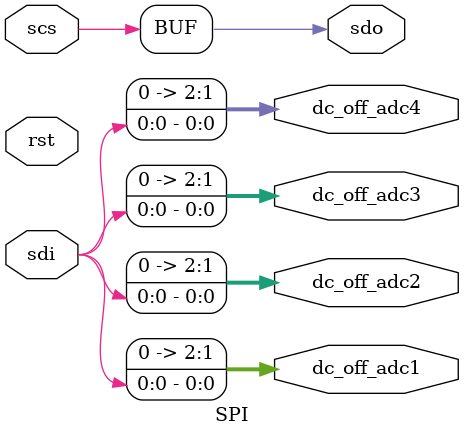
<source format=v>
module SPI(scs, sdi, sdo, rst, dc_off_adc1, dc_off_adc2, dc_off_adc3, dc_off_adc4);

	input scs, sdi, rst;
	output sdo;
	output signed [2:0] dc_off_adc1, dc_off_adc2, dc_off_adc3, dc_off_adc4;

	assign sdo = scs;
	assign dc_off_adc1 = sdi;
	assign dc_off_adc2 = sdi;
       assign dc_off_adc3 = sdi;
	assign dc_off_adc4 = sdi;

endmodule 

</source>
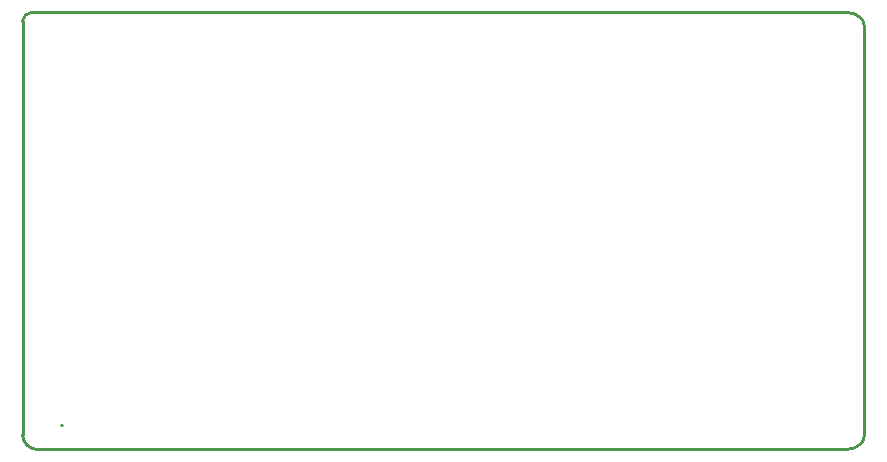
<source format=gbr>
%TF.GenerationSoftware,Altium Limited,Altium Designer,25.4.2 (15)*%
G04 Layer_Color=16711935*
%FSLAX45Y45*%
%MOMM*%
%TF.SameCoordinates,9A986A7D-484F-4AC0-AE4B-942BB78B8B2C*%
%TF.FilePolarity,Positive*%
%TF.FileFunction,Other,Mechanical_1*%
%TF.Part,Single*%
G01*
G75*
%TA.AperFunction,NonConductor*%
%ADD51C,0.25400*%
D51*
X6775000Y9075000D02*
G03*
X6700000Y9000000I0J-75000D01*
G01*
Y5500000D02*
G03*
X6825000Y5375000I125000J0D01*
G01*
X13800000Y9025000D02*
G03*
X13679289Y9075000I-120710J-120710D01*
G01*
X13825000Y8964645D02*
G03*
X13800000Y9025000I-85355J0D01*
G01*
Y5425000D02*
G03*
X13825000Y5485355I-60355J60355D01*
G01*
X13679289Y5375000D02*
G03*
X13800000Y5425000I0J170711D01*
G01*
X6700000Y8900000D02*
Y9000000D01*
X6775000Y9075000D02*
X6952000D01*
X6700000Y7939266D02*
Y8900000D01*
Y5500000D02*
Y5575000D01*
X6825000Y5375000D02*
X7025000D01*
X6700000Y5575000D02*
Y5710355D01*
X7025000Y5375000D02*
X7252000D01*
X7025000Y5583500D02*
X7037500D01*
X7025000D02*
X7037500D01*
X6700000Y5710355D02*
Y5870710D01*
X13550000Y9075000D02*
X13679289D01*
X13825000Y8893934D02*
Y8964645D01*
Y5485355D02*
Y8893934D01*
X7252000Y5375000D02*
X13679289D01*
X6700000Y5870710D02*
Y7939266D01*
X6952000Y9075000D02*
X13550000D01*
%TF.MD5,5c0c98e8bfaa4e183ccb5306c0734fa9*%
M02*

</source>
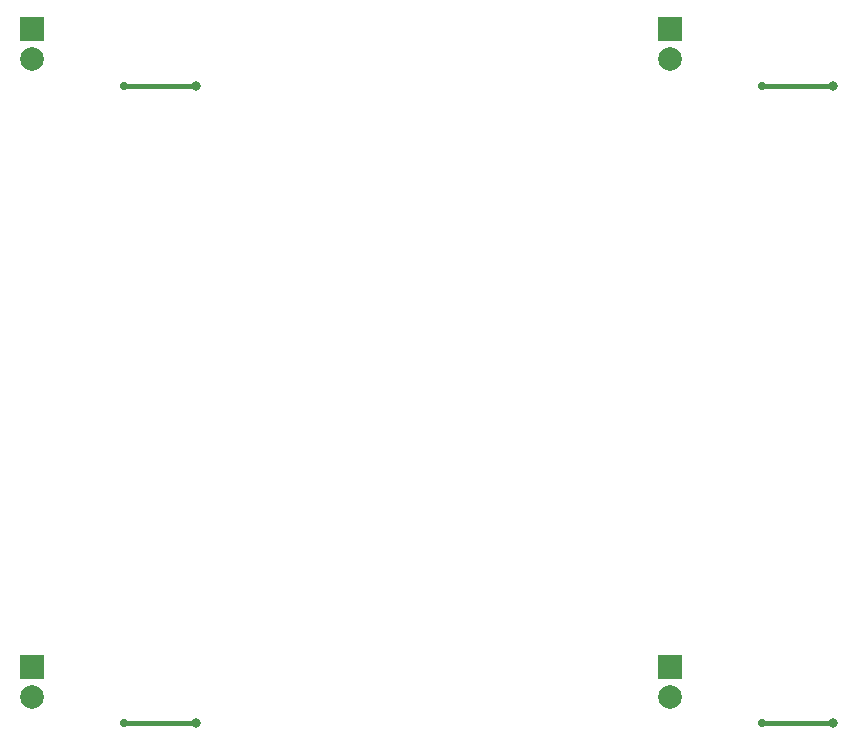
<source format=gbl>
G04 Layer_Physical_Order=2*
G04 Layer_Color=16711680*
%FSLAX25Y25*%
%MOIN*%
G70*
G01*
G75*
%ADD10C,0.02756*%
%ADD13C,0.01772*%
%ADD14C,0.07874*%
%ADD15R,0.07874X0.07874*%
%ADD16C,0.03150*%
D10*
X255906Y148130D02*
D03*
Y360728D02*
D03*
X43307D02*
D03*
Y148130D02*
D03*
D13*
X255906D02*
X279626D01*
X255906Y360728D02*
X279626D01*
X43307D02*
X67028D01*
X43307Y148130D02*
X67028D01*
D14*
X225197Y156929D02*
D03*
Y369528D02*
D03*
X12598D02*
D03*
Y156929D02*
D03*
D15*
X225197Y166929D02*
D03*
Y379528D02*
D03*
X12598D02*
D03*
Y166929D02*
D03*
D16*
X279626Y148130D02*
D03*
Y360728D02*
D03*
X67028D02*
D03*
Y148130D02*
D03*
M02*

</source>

━━━━━━

Could you return exactly the lines above from the line with "X13679289Y5375000D02*" to the line with "X13825000Y8893934D02*", both included, and nothing else?

=== Response to this exercise ===
X13679289Y5375000D02*
G03*
X13800000Y5425000I0J170711D01*
G01*
X6700000Y8900000D02*
Y9000000D01*
X6775000Y9075000D02*
X6952000D01*
X6700000Y7939266D02*
Y8900000D01*
Y5500000D02*
Y5575000D01*
X6825000Y5375000D02*
X7025000D01*
X6700000Y5575000D02*
Y5710355D01*
X7025000Y5375000D02*
X7252000D01*
X7025000Y5583500D02*
X7037500D01*
X7025000D02*
X7037500D01*
X6700000Y5710355D02*
Y5870710D01*
X13550000Y9075000D02*
X13679289D01*
X13825000Y8893934D02*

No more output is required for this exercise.